Trustee Mike Hoppe speaks Monday, July 9, in favor of the village of Howard contributiing $2,000 to the League of Wisconsin Municipalities for the LWM’s issue advocacy campaign to eliminate the dark store loophole. Kevin Bonekse Photo
By Kevin Boneske
HOWARD – An issue advocacy campaign by the League of Wisconsin Municipalities to eliminate the dark store loophole received financial backing Monday, July 9, by the Howard village board.
In response to a letter from LWM Executive Director Jerry Deschane asking each municipality in the state to consider a minimum contribution of $1,200, board members supported a motion made by Trustee Mike Hoppe to provide $2,000 to the effort.
“I think it’s a very worthy cause,” Hoppe said.
The dark store loophole relates to commercial retailers and manufacturers challenging the assessed value of their properties.
The groups claim properties are worth the same or close to the lower assessed value of similar but empty buildings.
Companies which challenged their assessments in court and won have been able to receive a refund with the affected municipalities having to make up the difference of the lost property tax revenue, such as with homeowners having more of the tax burden.
That was the case with Menards in Howard when the village settled with the retailer instead of going through a prolonged legal battle and additional court costs.
After the effort to eliminate the loophole didn’t pass in the last legislative session that ended this spring, LWM is now seeking to keep the issue in front of candidates running this year for governor and the state legislature with $75,000 of its own money and by asking member communities to also contribute.
“As you know, the dark store and Walgreens loopholes in Wisconsin tax law are slowly but surely shifting the share of property taxes paid by commercial properties onto homeowners, renters, independent businesses and manufacturers,” Deschane said. “We estimate that communities affected by these shifts will see property tax bills for homeowners increase by an average of 8 percent; significantly more in some communities.”
Village Administrator Paul Evert said LWM is planning to have “a more robust advocacy campaign for the two pieces of legislation that we have championed for the last two years…”
“I think what they’re thinking is they really want to push this, try and get it to a point where maybe as early as January they can get it passed,” Evert said.
Evert said opposition to the legislation in the last session came from Wisconsin Manufacturers & Commerce.

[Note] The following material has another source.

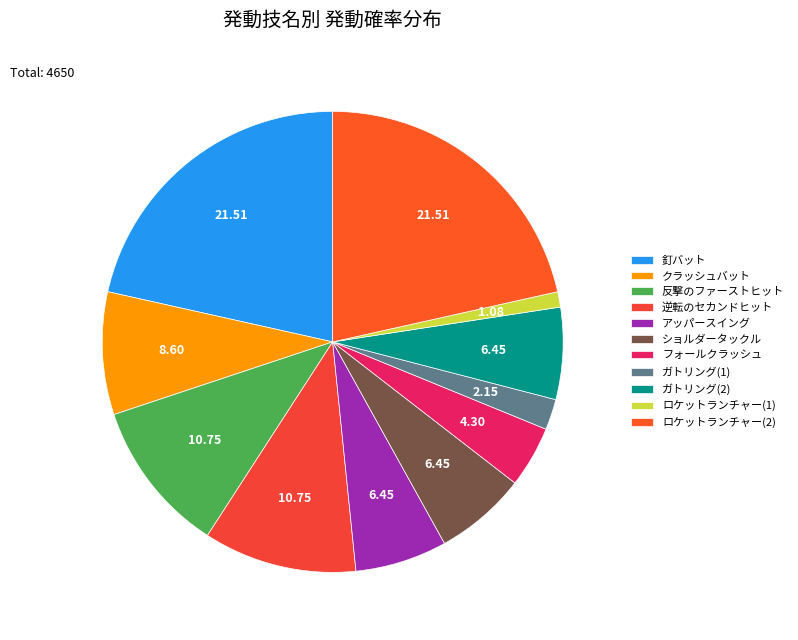

Does 逆転のセカンドヒット account for over 50% of the chart?

No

“They kind of talked about this as a big tax grab, as a way for municipalities to have more money,” Evert said. “And the truth is… the way the levy laws work, we spend the same amount of money. It’s who pays the tax, whether it’s the single-family homeowner over what we think is a fair-market value on these kind of operations.”

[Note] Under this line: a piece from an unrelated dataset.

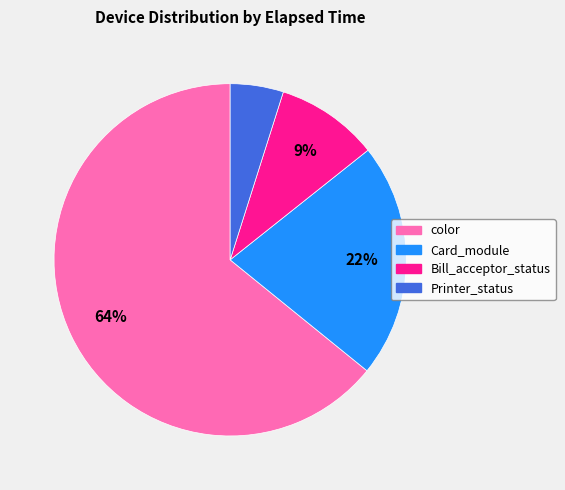

To the nearest percent, what percentage of the pie is color?

64%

Village President Burt McIntyre said it would be in the village’s best interest to continue fighting to eliminate the dark store loophole.
“I think it’s easy to say that, no matter what we spend at this point (on the issue advocacy campaign), the impact of losing this battle is going to be a lot more significant than $1,200, $1,500 or $2,000,” McIntyre said.
Last December, the village of Howard participated in a Dark Store Day the LWM spearheaded to urge people to contact their legislators in favor of ending the loophole.
McIntyre said a lot of communities in Wisconsin don’t have large stores and also don’t have an interest in ending the dark store loophole.
“It’s going to take the League to get these people interested in looking at the benefit to the state of Wisconsin, not so much to their particular area,” he said. “That, to me, is the emphasis that has to be put on this.”